The charges date back to 2020, when Reid was employed as a caregiver for Patricia Murphy, an 87-year-old woman suffering from paranoid schizophrenia and dementia. She was cared for at home by her son, Terrance Murphy, who had been her conservator since 2007.
In an interview with Dan Yonkin, a detective with the Lake County Sheriff’s Office, Reid was asked about a series of unauthorized withdrawals from Patricia Murphy’s account, made from May through September of 2020.
During the recorded interview, which was played twice by prosecutor Ben Anciaux, Yonkin went through the list of debit card withdrawals, asking Reid which ones were authorized by her employer, Terry Murphy, and which ones she made to purchase scratch cards, a form of gambling.
During August and September of 2020, the volume increased substantially with amounts from $60-$300 withdrawn from ATMs in Missoula and the Mission Valley on a regular basis. As Reid went through the bank statement with Yonkin, she indicated which withdrawals were not authorized by her employer by shaking her head or saying “not OK.”
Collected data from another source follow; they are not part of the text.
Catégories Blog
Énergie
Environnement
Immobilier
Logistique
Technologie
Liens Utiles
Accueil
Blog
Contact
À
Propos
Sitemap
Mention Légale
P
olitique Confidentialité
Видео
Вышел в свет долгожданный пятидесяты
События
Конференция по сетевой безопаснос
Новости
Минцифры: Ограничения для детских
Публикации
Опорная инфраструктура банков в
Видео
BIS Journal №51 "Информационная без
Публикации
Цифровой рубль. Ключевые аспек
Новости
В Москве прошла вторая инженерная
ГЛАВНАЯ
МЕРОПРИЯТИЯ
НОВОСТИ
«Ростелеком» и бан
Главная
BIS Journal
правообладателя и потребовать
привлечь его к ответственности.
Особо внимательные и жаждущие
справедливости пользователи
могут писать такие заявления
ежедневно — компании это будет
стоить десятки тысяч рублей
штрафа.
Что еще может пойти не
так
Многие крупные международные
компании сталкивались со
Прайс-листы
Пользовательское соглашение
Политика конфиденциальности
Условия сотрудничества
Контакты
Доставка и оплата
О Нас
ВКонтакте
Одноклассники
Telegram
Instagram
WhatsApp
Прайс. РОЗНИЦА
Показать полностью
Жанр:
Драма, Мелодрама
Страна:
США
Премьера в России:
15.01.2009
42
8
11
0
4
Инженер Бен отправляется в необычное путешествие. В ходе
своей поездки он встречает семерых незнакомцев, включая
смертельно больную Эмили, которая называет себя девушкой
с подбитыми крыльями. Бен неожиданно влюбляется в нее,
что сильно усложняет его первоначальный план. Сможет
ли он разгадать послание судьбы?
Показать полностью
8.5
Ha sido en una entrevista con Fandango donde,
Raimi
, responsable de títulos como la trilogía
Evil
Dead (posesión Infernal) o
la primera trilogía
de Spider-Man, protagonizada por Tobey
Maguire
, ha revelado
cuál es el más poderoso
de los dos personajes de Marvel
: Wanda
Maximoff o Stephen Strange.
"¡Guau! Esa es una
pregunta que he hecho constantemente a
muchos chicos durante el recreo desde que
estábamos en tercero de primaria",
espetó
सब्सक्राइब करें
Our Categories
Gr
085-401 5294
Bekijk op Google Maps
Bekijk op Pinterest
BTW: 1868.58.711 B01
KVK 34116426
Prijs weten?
It wasn’t until the family noticed significant overdraft fees that Murphy finally confronted Reid. In text messages, she admitted using the money to buy scratch cards.
In his testimony, Murphy told the jury his mother had died April 7, 2021, and was cared for at home until almost the end of her life. Reid had helped with shopping, meal preparation and some personal care.
According to Murphy, the two had established a budget “and when she wanted to use the debit card for something else, she’d call or text and I’d authorize it.”
“We trusted her,” he said.
He also said her misuse of the card came to light “because the account got drained,” and added that she left her post after being confronted by the family and admitting in a conversation with Murphy and via text that she had a gambling problem.
Defense attorneys Colton Risinger and Suzanne Marshall asked the jury to take “a wider view of the evidence.” They questioned Murphy’s handling of his mother’s financial affairs and questioned whether he had submitted the annual financial reports required of conservators.
They also asked the jury to review bank statements from May through September, noting that deposits to the account came from many sources other than Patricia Murphy’s income from Social Security and Teacher’s Retirement.
In his closing statement, Risinger told the jury that the banking account was “a melting pot,” with income and withdrawals made by a variety of people. He also said Reid thought of the account as belonging to Terry instead of his mother.
“The state has to prove that it was Patricia’s money,” Risinger said. Without that evidence, “you can’t know beyond a reasonable doubt that exploitation occurred.”
Anciaux, who pointed out that Patricia Murphy’s name was clearly on the account, countered that the defendant “deceptively took assets of this 87-year-old woman, used those assets for herself, and knew it was wrong.”
He estimated that Reid had made 23 unauthorized withdrawals, totaling around $3,000. Mrs. Murphy, he added, “didn’t deserve to have the assets she’s going to use to finish her life be stolen by someone she trusted.”
Judge Kim Christopher presided over the trial, which lasted all day Monday and concluded Tuesday. Sentencing is scheduled for Feb. 16.
Reid is currently serving a 10-year sentence with the Department of Corrections dating back to 2021, when she pleaded guilty to felony bail jumping, felony burglary, misdemeanor forgery and misdemeanor theft. Although she was released as part of a plea bargain, her three-year deferred sentence was revoked after she was arrested again a short time later for forging checks.